::: Records supplied
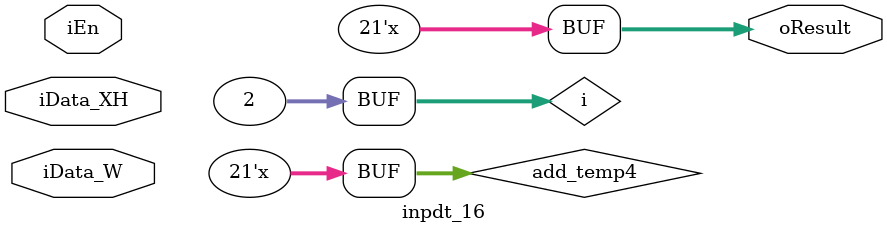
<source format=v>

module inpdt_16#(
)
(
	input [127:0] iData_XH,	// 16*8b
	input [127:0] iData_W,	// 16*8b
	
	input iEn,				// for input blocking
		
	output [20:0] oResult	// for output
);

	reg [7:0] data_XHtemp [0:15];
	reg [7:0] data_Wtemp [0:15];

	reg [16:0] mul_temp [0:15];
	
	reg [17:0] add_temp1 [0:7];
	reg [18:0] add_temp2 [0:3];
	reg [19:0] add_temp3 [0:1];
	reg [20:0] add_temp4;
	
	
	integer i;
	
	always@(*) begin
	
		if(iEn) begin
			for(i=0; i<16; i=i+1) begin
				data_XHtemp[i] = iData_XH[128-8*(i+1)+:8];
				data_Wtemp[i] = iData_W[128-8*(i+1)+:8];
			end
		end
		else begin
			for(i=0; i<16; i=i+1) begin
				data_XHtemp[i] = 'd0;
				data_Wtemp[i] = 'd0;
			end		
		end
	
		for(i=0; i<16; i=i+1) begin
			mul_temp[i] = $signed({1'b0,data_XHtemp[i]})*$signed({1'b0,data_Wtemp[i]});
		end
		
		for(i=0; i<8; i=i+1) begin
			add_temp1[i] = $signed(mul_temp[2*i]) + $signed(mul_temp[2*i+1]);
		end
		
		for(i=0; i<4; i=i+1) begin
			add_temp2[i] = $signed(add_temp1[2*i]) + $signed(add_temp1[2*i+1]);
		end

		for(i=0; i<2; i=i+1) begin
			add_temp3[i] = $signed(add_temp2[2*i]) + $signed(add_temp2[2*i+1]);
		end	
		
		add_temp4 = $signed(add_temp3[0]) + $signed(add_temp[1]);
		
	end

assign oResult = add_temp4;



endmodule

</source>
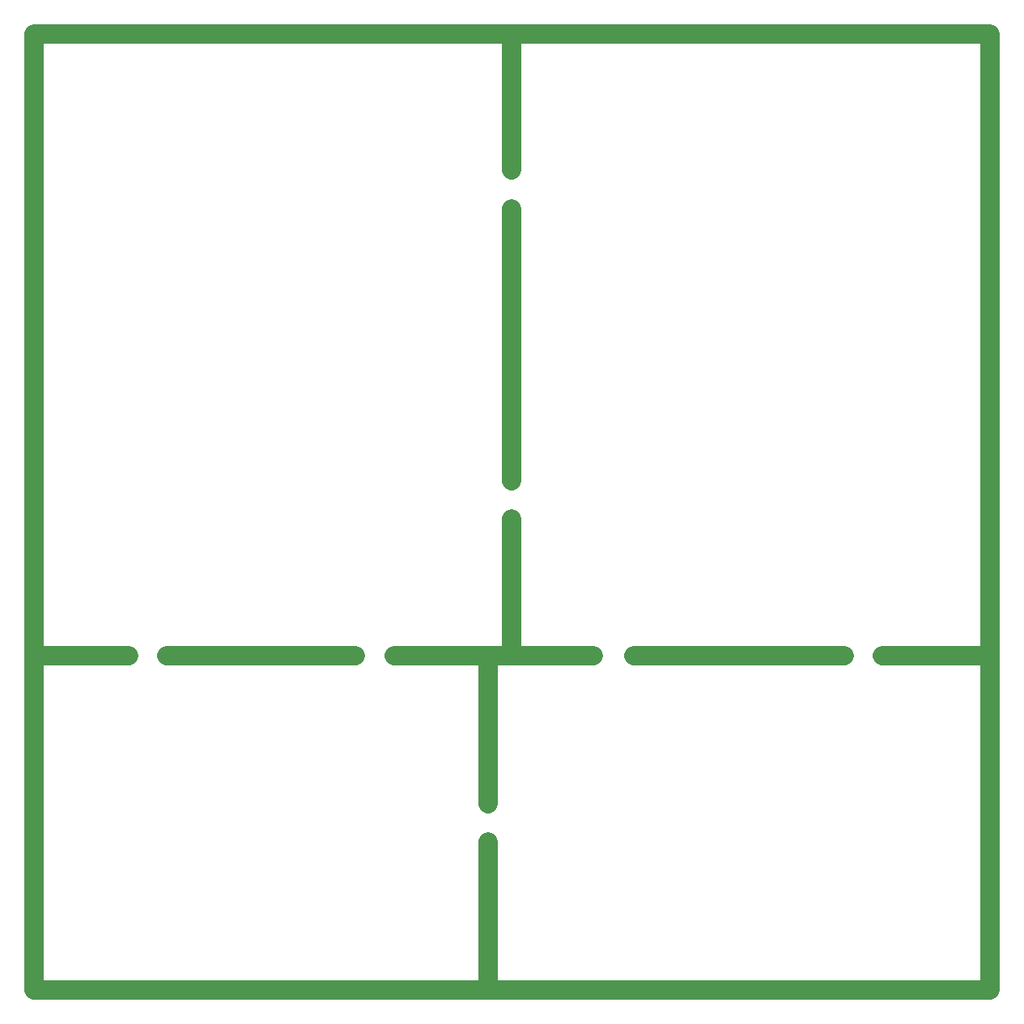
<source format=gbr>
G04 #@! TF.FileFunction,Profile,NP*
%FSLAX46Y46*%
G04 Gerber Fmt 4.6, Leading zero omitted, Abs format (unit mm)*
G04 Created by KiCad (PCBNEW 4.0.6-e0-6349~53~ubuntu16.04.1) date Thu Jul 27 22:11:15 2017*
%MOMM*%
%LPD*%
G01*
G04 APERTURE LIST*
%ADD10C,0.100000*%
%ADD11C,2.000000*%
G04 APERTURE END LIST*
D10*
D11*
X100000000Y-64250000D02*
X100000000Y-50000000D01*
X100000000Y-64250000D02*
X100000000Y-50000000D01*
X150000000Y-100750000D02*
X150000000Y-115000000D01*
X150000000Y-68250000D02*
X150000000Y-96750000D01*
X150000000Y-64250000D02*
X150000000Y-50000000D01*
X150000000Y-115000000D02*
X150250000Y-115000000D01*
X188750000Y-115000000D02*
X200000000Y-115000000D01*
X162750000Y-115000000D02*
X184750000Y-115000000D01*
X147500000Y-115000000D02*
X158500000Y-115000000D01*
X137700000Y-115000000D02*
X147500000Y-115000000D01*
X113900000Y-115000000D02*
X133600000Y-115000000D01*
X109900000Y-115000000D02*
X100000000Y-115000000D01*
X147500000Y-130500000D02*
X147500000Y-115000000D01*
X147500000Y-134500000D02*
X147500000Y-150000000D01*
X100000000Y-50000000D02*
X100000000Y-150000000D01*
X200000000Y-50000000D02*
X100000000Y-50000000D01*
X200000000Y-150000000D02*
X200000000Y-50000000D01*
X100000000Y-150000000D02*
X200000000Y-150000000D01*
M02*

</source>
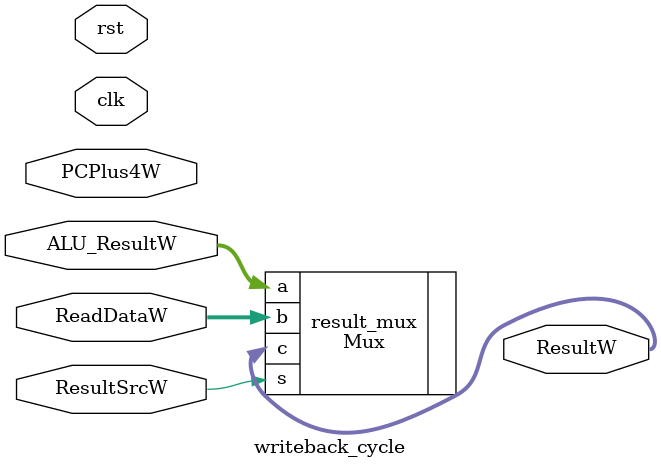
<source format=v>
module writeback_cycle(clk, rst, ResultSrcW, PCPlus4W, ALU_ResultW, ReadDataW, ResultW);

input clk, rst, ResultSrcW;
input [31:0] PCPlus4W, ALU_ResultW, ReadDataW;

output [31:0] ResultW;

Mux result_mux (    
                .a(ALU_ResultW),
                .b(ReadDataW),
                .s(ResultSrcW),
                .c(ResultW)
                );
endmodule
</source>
::::::
What is needed:
Copy out every line of the data in which the word "begin" is found.

Answer space:
	always@(*) begin
		if(iEn) begin
			for(i=0; i<16; i=i+1) begin
		else begin
			for(i=0; i<16; i=i+1) begin
		for(i=0; i<16; i=i+1) begin
		for(i=0; i<8; i=i+1) begin
		for(i=0; i<4; i=i+1) begin
		for(i=0; i<2; i=i+1) begin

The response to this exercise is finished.